Мама вздрогнула, будто ее ударили.
— Что она от тебя хотела?
Я не ответила. Мама сделала шаг назад, затем еще один, и еще, будто хотела сбежать от меня. Затем она дошла до двери и пробормотала что-то по поводу кухни. Через несколько минут она вернулась с чашкой горячего питья, от которого поднимался пар. Она даже взяла мои руки и обхватила ими чашку, чтобы я случайно не облилась. Я не сопротивлялась, потому что пальцы онемели.
Я сделала глоток и тут же поперхнулась обжигающим чаем.
— Она собиралась уезжать, — прокашляла я. — Она так решила, потому что здесь было слишком скучно и моя жизнь даже не стоила того, чтобы красть ее, но потом кое-что изменилось.
— Что?
Я разглядывала маму так, будто очень давно не видела ее.
— Ты. Мы говорили о тебе, и это все изменило.
— Кэти, тебе надо было отпустить ее… из наших жизней.
— Я должна была защищать тебя, — с жаром ответила я. — Она должна была знать, что ты только хотела спасти ее.
Мама схватилась за стул, чтобы не упасть.
— И что она тебе сказала?
Меня снова затрясло, и зубы застучали по краю чашки.
— Она сказала, что существует определенная причина, почему у нас с ней столько общего.
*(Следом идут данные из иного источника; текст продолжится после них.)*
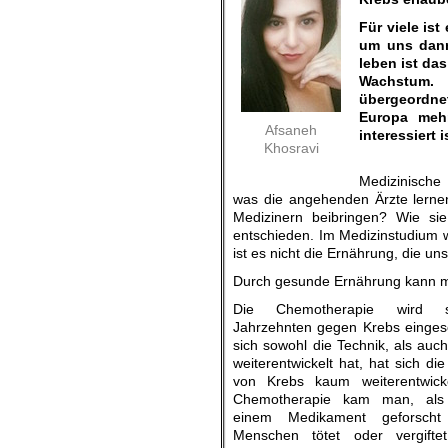
Für viele is
um uns dann
leben ist da
Wachstum.
übergeordnet
Europa mehr
Afsaneh
interessiert 
Khosravi
.
Medizinische 
was die angehenden Ärzte lernen
Medizinern beibringen? Wie si
entschieden. Im Medizinstudium w
ist es nicht die Ernährung, die 
Durch gesunde Ernährung kann m
Die Chemotherapie wird s
Jahrzehnten gegen Krebs einges
sich sowohl die Technik, als auc
weiterentwickelt hat, hat sich d
von Krebs kaum weiterentwicke
Chemotherapie kam man, al
einem Medikament geforscht
Menschen tötet oder vergiftet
Ее глаза забегали, зрачки расширились, и я даже засомневалась, стоит ли мне продолжать свой рассказ. Мне очень хотелось прекратить, сделать вид, будто прошлой ночи вообще не было и все останется таким же, как раньше. За исключением того, что с тем, что я узнала, я уже не могла продолжать жить по старому сценарию. Единственное, что я смогла сделать, это крепче зажмурить глаза и выпалить ужасную правду.
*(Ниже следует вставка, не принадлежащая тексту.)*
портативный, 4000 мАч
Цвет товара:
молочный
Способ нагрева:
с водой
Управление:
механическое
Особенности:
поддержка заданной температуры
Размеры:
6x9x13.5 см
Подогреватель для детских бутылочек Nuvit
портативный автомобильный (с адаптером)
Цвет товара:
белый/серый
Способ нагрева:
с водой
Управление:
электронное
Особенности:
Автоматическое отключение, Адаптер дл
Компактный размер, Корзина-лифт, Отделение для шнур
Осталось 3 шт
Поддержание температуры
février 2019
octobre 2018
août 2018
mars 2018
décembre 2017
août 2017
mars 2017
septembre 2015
— Женевьева сказала, что мы родственницы. И не просто сестры, а двойняшки.
— И ты ей поверила? — прошептала мама.
Я поставила чашку на столик и закрыла лицо руками.
— Это глупо и невероятно, ужасно и отвратительно, но…
— Но?
— Других объяснений нет. Почему мы думаем одинаково и копируем друг друга, сами не подозревая, и с детства нам снится один и тот же сон.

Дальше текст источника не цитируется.